Soweit die Fakten. Lesenswert ist der Nachruf von Claus Larass zum Tode von Ernst Cramer in der – ja, in der BILD-Zeitung: „An einem warmen Tag im August 1939 betrat ein junger Mann im englischen Southampton den US-Dampfer „Manhattan“. Er war 26 Jahre alt und hatte alles verloren, was in diesem jugendlichen Alter als Basis für das Leben gilt: Illusionen und Unbefangenheit, die Heimat, die Freunde, die Nachbarschaft. In seinem Gepäck die kläglichen Reste einer bürgerlichen Existenz: ein paar Kleidungsstücke, zehn Reichsmark. Aber auch ein Exemplar von Platons „Gastmahl“.


Fürchterliche Bilder und Szenen beherrschten sein Gedächtnis. Wie er nach den Rassengesetzen 1935 auf der Straße angespuckt wurde, wie Nazis in die elterliche Wohnung in Augsburg eindrangen und alles zertrümmerten. Auch das geliebte Cello des Vaters, die kleine Porzellansammlung der Mutter. Wenige Tage später Verschleppung in das Konzentrationslager Buchenwald. „Es genügt“, sagte er Jahrzehnte später, „wenn ich sage: Der Aufenthalt im KZ war die schlimmste Zeit, die ich je durchlebte.“ Mehr wollte er in der ihm eigenen Bescheidenheit nicht sagen – angesichts der vielen Millionen, die später in den Konzentrationslagern ermordet wurden.


Ernst Cramer, der deutsche Jude, starb in der Nacht zum Dienstag in einem Berliner Krankenhaus. Eine verschleppte Bronchialerkrankung war zu viel für das Herz in diesem zarten Körper. Ernst Cramer wäre in wenigen Tagen 97 Jahre alt geworden. Mit ihm verlieren wir einen leidenschaftlichen Deutschen und der Verlag Axel Springer einen seiner geistigen Väter.

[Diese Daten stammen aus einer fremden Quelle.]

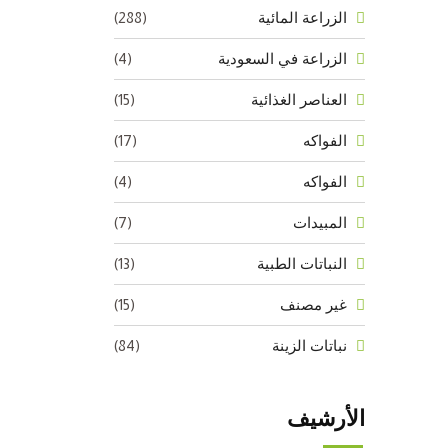
(288)
الزراعة المائية
(4)
الزراعة في السعودية
(15)
العناصر الغذائية
(17)
الفواكه
(4)
الفواكه
(7)
المبيدات
(13)
النباتات الطبية
(15)
غير مصنف
(84)
نباتات الزينة
الأرشيف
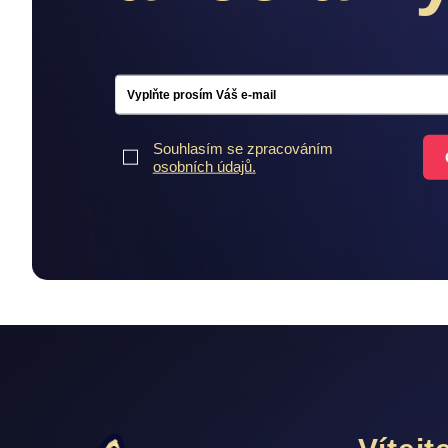
Souhlasím se zpracováním
osobních údajů.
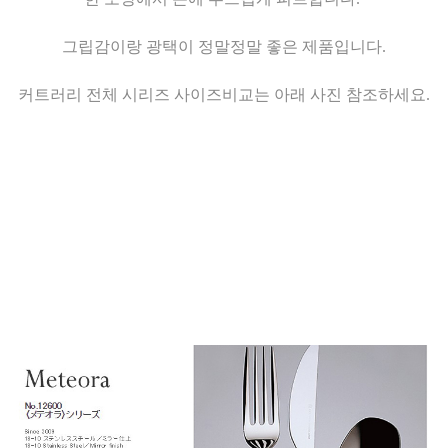
그립감이랑 광택이
정말
정말
좋은 제품입니다.
커트러리 전체 시리즈 사이즈비교는 아래 사진 참조하세요.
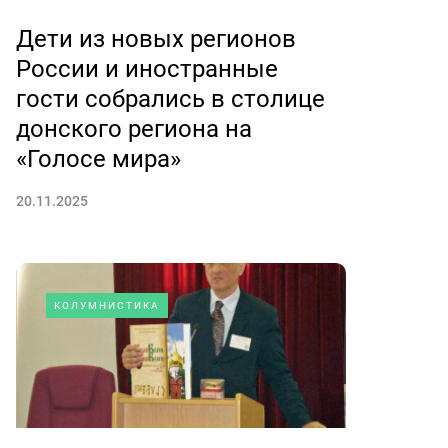
Дети из новых регионов
России и иностранные
гости собрались в столице
донского региона на
«Голосе мира»
20.11.2025
КОЛУМНИСТИКА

Was für einen weiten Bogen spannte dieses Leben. Ernst Cramer, der von den Deutschen Ausgestoßene, sagte über seine Jugend: „Das Deutschtum war mir selbstverständlich.“ Und in einer bewegenden Rede im Bundestag 2006 schloss er diesen Bogen mit dem Satz: „Ich bin wieder daheim.“


Bearbeitung:

Hajo Jahn

(Ich habe Ernst Cramer kennen- und schätzengelernt, auch wenn wir unterschiedliche politische Meinungen hatten. Prof. Cramer hat mich ermuntert, in der Auseinandersetzung um den „Bankier der Nazis“, wie ihn die Bild am Sonntag  am 5. November 2006 bezeichnete, standzuhalten gegen die zahlreichen Angriffe in Wuppertal. Der dortige städtische Kulturpreis war nach Eduard von der Heydt benannt, der im „Dritten Reich“ von der Schweiz aus die Täter unterstützt hatte. Der Versuch, den Preis nach dem Opfer Else Lasker-Schüler zu benennen, scheiterte. Immerhin wird der Kulturpreis heute ohne den Vornamen des umstrittenen Bankiers verliehen.)